Ejercicios:
**1.** Actualiza el fragmento del texto sobre la reforma universitaria que va desde "Al margen de" hasta "de las universidades.", sustituyendo "cinco años" por "tres años".
**2.** Responde estas preguntas según el texto sobre la reforma universitaria:
(a) ¿Cada cuántos años nos convocan a votar en las elecciones?
(b) ¿Qué mandato constitucional ponen muchos rectores como excusa para no realizar una evaluación más exhaustiva?
(c) ¿Qué puede significar para el rector que su informe anual no sea aprobado?

Texto proporcionado:

+---+

La reforma universitaria no puede convertirse, una vez más, en instrumento de confrontación demagógica
¿Cuántas veces se ha medido en educación el impacto de esta o aquella inversión, de la creación de esta o aquella titulación o universidad? Salvo la imprescindible de cada cuatro años cuando nos convocan a votar en las elecciones, apenas hay instituciones que hayan sido sometidas a la necesaria evaluación de resultados, rigurosa y externa a ella. En el mejor de los casos, la única evaluación es la meramente contable/fiscal, para conocer si quien debe cobrar el dinero lo ha hecho. Aspiro, en un sistema democrático, a un control público mayor.
La excusa que ponen muchos rectores para no realizar una evaluación más exhaustiva es el mandato constitucional de la muy constitucional «autonomía universitaria». Por lo tanto, los ciudadanos no tienen ningún instrumento para poder evaluar cómo se gasta el dinero público en la Educación Superior.
Al margen de las propuestas concretas que aparecen en el mencionado Informe de la Comisión de Expertos y que serán debatidas (desgraciadamente sólo en la comunidad universitaria), la iniciativa de que cada una de las universidades públicas serán evaluadas externamente de forma rigurosa cada cinco años y que se haga pública está causando mucha polémica. También ha suscitado mucha controversia la obligatoria presentación por parte del rector de un informe anual exhaustivo y que, en el caso de no ser aprobado, pueda significar, incluso, su destitución. Creo que una rendición de cuentas y resultados digna de tal nombre, no la actual, permitirá a los ciudadanos españoles obtener el conocimiento necesario sobre la situación real de cada una de las universidades.
Finalmente nos podríamos preguntar si las medidas que se proponen en el informe servirán para corregir el rumbo que, en contra de la corriente de excelencia internacional, han tomado las universidades españolas. La respuesta va a depender de si definitivamente se da la «ventana de oportunidad histórica» de que los partidos políticos acuerden que la reforma universitaria no puede convertirse, una vez más, en instrumento de confrontación política demagógica con el único objetivo de conseguir votos y que nuestros conciudadanos vean las universidades como uno de los instrumentos fundamentales para la convivencia y progreso.

+---+

Datos aportados:
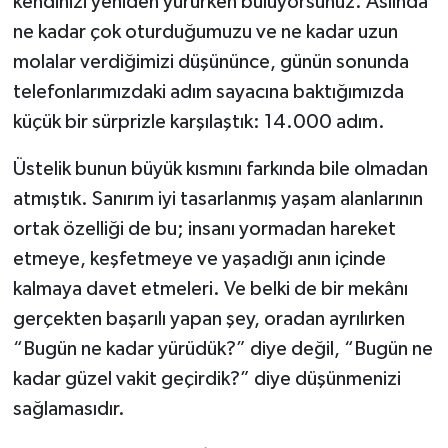
kendinizi yeniden yürürken buluyorsunuz. Aslında
ne kadar çok oturduğumuzu ve ne kadar uzun
molalar verdiğimizi düşününce, günün sonunda
telefonlarımızdaki adım sayacına baktığımızda
küçük bir sürprizle karşılaştık: 14.000 adım.
Üstelik bunun büyük kısmını farkında bile olmadan
atmıştık. Sanırım iyi tasarlanmış yaşam alanlarının
ortak özelliği de bu; insanı yormadan hareket
etmeye, keşfetmeye ve yaşadığı anın içinde
kalmaya davet etmeleri. Ve belki de bir mekânı
gerçekten başarılı yapan şey, oradan ayrılırken
“Bugün ne kadar yürüdük?” diye değil, “Bugün ne
kadar güzel vakit geçirdik?” diye düşünmenizi
sağlamasıdır.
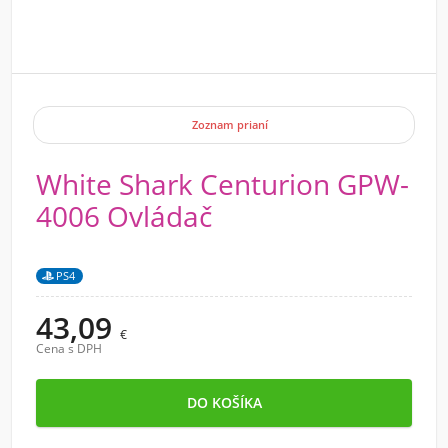
Zoznam prianí
White Shark Centurion GPW-
4006 Ovládač
PS4
43,09
€
Cena s DPH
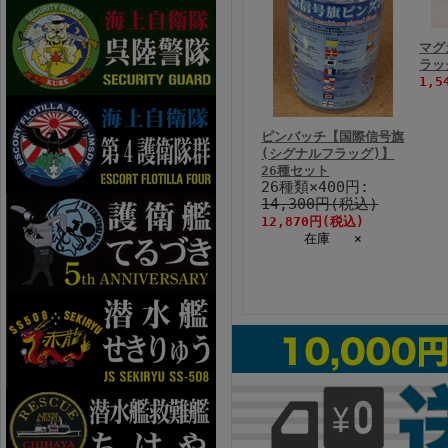
マグ
ラッ
1,5
ピンバッチ【国際信号旗
(シグナルフラッグ)】
26種セット
26種類×400円:
14,300円(税込)
12,870円(税込)
在庫 ×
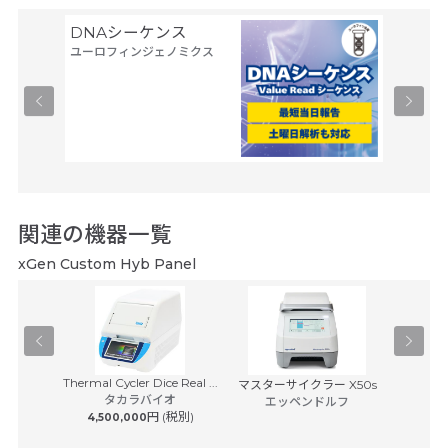
DNAシーケンス
シーケン
ユーロフィンジェノミクス
8連解
ファスマ
関連の機器一覧
xGen Custom Hyb Panel
Thermal Cycler Dice Real ...
イスキャナ
マスターサイクラー X50s
BD Rhap
タカラバイオ
7...
エッペンドルフ
S
円 (税別)
4,500,000
日本ベク
 (税別)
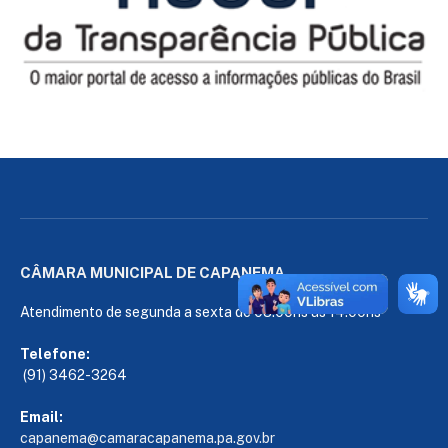
CÂMARA MUNICIPAL DE CAPANEMA
Atendimento de segunda a sexta de 08:00hs às 14:00hs
Telefone:
(91) 3462-3264
Email:
capanema@camaracapanema.pa.
gov.br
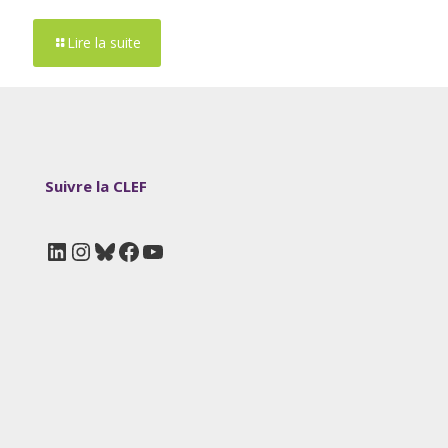
Lire la suite
Suivre la CLEF
LinkedIn
Instagram
Bluesky
Facebook
YouTube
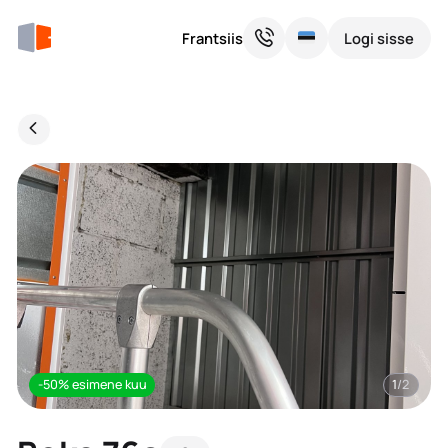
Frantsiis
Logi sisse
-50% esimene kuu
1
/2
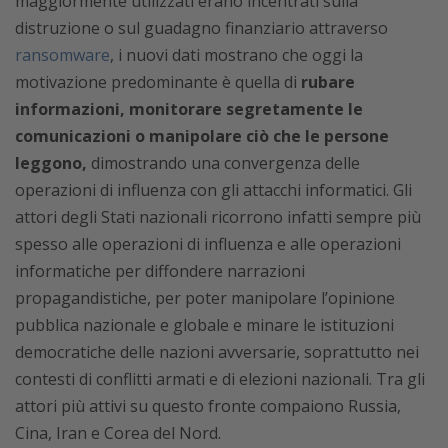
maggiormente utilizzati erano incentrati sulla
distruzione o sul guadagno finanziario attraverso
ransomware
, i nuovi dati mostrano che oggi la
motivazione predominante è quella di
rubare
informazioni, monitorare segretamente le
comunicazioni o manipolare ciò che le persone
leggono,
dimostrando una convergenza delle
operazioni di influenza con gli attacchi informatici. Gli
attori degli Stati nazionali ricorrono infatti sempre più
spesso alle operazioni di influenza e alle operazioni
informatiche per diffondere narrazioni
propagandistiche, per poter manipolare l’opinione
pubblica nazionale e globale e minare le istituzioni
democratiche delle nazioni avversarie, soprattutto nei
contesti di conflitti armati e di elezioni nazionali. Tra gli
attori più attivi su questo fronte compaiono Russia,
Cina, Iran e Corea del Nord.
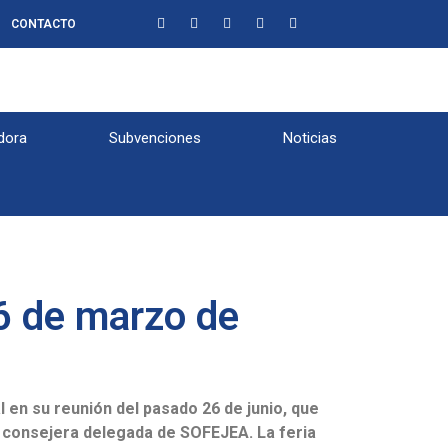
CONTACTO
dora
Subvenciones
Noticias
16 de marzo de
al en su reunión del pasado 26 de junio, que
 consejera delegada de SOFEJEA. La feria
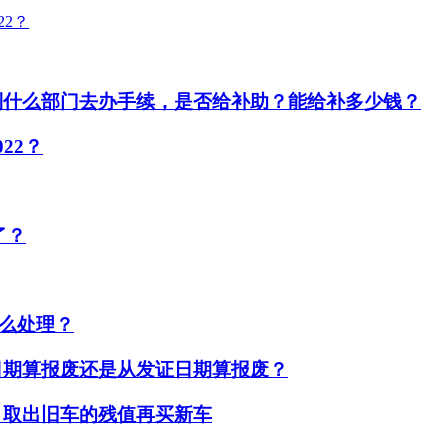
2？
到什么部门去办手续，是否给补助？能给补多少钱？
22？
了？
怎么处理？
日期算报废还是从发证日期算报废？
？取出旧车的残值再买新车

+---+

Respuestas por tarea:
**1.**
Al margen de las propuestas concretas que aparecen en el mencionado Informe de la Comisión de Expertos y que serán debatidas (desgraciadamente sólo en la comunidad universitaria), la iniciativa de que cada una de las universidades públicas serán evaluadas externamente de forma rigurosa cada tres años y que se haga pública está causando mucha polémica. También ha suscitado mucha controversia la obligatoria presentación por parte del rector de un informe anual exhaustivo y que, en el caso de no ser aprobado, pueda significar, incluso, su destitución. Creo que una rendición de cuentas y resultados digna de tal nombre, no la actual, permitirá a los ciudadanos españoles obtener el conocimiento necesario sobre la situación real de cada una de las universidades.

**2.**
(a) Cada cuatro años.
(b) La «autonomía universitaria».
(c) Incluso su destitución.